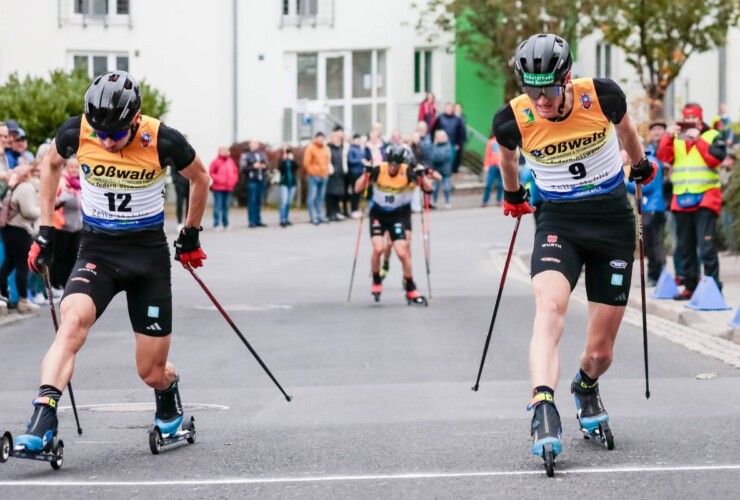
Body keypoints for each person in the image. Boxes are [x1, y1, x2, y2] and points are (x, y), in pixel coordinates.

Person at [16, 70, 210, 454]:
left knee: (150, 371)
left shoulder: (163, 139)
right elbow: (50, 165)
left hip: (147, 258)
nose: (106, 141)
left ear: (135, 119)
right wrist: (45, 230)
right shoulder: (77, 132)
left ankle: (168, 392)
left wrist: (190, 232)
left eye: (116, 134)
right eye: (100, 133)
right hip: (98, 250)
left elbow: (200, 178)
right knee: (71, 323)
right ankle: (42, 416)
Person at [492, 34, 656, 466]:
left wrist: (639, 166)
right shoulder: (513, 118)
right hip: (558, 222)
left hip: (611, 222)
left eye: (547, 88)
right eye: (531, 88)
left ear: (566, 79)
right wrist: (513, 196)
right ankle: (542, 405)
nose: (540, 99)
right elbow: (507, 159)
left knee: (600, 353)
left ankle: (584, 387)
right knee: (549, 311)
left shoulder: (601, 95)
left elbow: (628, 134)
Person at [656, 103, 727, 299]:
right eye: (686, 119)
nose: (689, 122)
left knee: (706, 247)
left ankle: (713, 287)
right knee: (684, 246)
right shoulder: (677, 138)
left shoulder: (712, 135)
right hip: (682, 198)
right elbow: (664, 158)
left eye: (692, 118)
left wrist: (698, 141)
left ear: (700, 119)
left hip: (706, 197)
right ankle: (690, 286)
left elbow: (715, 159)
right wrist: (667, 137)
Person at [354, 144, 436, 306]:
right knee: (378, 248)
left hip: (396, 216)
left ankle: (410, 287)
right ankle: (377, 280)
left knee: (402, 252)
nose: (392, 168)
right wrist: (366, 173)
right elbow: (358, 189)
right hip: (378, 214)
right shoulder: (379, 169)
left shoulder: (406, 171)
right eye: (391, 163)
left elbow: (428, 189)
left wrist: (422, 175)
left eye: (396, 165)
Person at [0, 162, 41, 313]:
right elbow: (29, 212)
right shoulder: (26, 188)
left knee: (9, 263)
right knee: (23, 265)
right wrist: (42, 208)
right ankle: (23, 300)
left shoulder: (15, 187)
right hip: (20, 230)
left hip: (8, 229)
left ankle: (4, 292)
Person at [625, 149, 666, 286]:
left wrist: (625, 183)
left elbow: (646, 186)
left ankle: (657, 275)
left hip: (653, 208)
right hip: (647, 207)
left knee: (653, 244)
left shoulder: (650, 161)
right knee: (649, 244)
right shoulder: (643, 160)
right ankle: (654, 275)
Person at [49, 156, 83, 293]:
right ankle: (55, 284)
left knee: (72, 257)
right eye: (71, 167)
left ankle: (66, 284)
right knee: (59, 256)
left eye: (76, 167)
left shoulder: (79, 183)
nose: (74, 169)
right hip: (62, 226)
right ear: (66, 168)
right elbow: (54, 202)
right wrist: (64, 196)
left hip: (76, 226)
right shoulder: (63, 182)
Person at [303, 131, 331, 225]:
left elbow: (327, 161)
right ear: (315, 138)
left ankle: (320, 215)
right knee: (312, 197)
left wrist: (326, 171)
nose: (321, 140)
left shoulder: (325, 148)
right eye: (319, 138)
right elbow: (306, 163)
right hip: (314, 176)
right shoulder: (310, 148)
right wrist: (313, 172)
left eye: (322, 138)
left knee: (320, 198)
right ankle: (313, 216)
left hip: (324, 176)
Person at [208, 147, 239, 231]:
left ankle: (226, 223)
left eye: (226, 150)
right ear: (219, 152)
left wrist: (233, 181)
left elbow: (235, 172)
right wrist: (219, 179)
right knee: (218, 206)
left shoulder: (230, 161)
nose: (225, 152)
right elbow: (211, 172)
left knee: (226, 206)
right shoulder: (215, 162)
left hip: (229, 187)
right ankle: (216, 224)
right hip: (218, 187)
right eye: (223, 151)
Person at [240, 141, 268, 228]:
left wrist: (264, 166)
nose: (256, 145)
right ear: (250, 145)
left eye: (257, 143)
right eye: (254, 143)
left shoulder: (262, 154)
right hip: (251, 180)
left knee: (258, 201)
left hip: (261, 179)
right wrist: (253, 166)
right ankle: (251, 221)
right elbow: (243, 168)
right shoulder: (246, 155)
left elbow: (267, 165)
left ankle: (258, 220)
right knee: (252, 201)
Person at [326, 127, 347, 222]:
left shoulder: (341, 148)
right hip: (332, 174)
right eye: (334, 138)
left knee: (337, 195)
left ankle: (336, 212)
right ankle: (330, 213)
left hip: (340, 174)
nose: (336, 140)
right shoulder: (328, 147)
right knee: (330, 195)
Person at [430, 129, 453, 209]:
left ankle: (447, 202)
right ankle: (434, 202)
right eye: (439, 136)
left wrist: (438, 156)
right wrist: (439, 156)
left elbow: (445, 157)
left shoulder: (448, 145)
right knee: (435, 188)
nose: (440, 138)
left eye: (442, 136)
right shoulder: (434, 145)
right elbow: (432, 156)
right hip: (436, 170)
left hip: (445, 170)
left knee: (446, 187)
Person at [277, 146, 299, 227]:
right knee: (284, 202)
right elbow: (280, 168)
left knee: (289, 202)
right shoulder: (281, 160)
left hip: (292, 183)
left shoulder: (293, 160)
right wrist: (284, 159)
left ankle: (286, 218)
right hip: (284, 183)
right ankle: (282, 219)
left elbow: (297, 167)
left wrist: (292, 160)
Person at [346, 134, 367, 218]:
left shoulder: (361, 149)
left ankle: (357, 209)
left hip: (360, 173)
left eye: (359, 139)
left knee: (358, 193)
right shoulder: (351, 149)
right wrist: (360, 161)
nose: (358, 141)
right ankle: (353, 209)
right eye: (356, 139)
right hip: (354, 173)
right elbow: (350, 160)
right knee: (355, 192)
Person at [481, 133, 502, 207]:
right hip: (492, 166)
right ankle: (485, 201)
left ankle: (499, 200)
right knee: (489, 184)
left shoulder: (504, 142)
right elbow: (487, 154)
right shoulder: (491, 142)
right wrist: (486, 165)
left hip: (502, 166)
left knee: (501, 185)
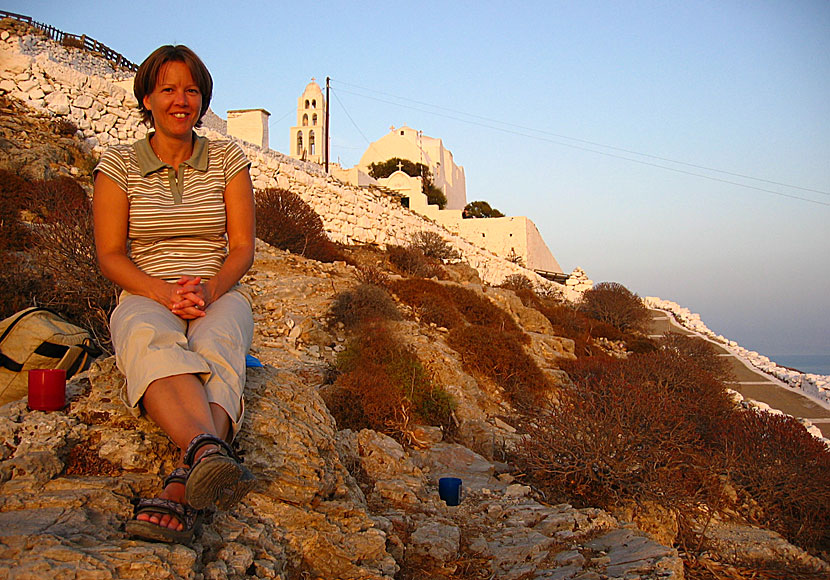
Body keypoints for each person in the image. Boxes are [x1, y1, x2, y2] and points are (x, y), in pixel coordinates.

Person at [93, 45, 257, 544]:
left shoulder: (228, 157)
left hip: (218, 288)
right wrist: (165, 294)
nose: (180, 100)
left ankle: (185, 476)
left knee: (220, 345)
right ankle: (208, 452)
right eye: (168, 89)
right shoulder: (118, 164)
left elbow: (243, 247)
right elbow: (111, 255)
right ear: (147, 98)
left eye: (191, 89)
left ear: (203, 100)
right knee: (146, 337)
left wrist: (208, 289)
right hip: (146, 289)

++++++++++

Work order: Would you retype exactly the lines above, from the line with "right knee: (649, 244)" to the line with "left hip: (76, 226)", with both end lines kept and nothing more?

Result:
right knee: (649, 244)
right shoulder: (643, 160)
right ankle: (654, 275)
Person at [49, 156, 83, 293]:
right ankle: (55, 284)
left knee: (72, 257)
right eye: (71, 167)
left ankle: (66, 284)
right knee: (59, 256)
left eye: (76, 167)
left shoulder: (79, 183)
nose: (74, 169)
right hip: (62, 226)
right ear: (66, 168)
right elbow: (54, 202)
right wrist: (64, 196)
left hip: (76, 226)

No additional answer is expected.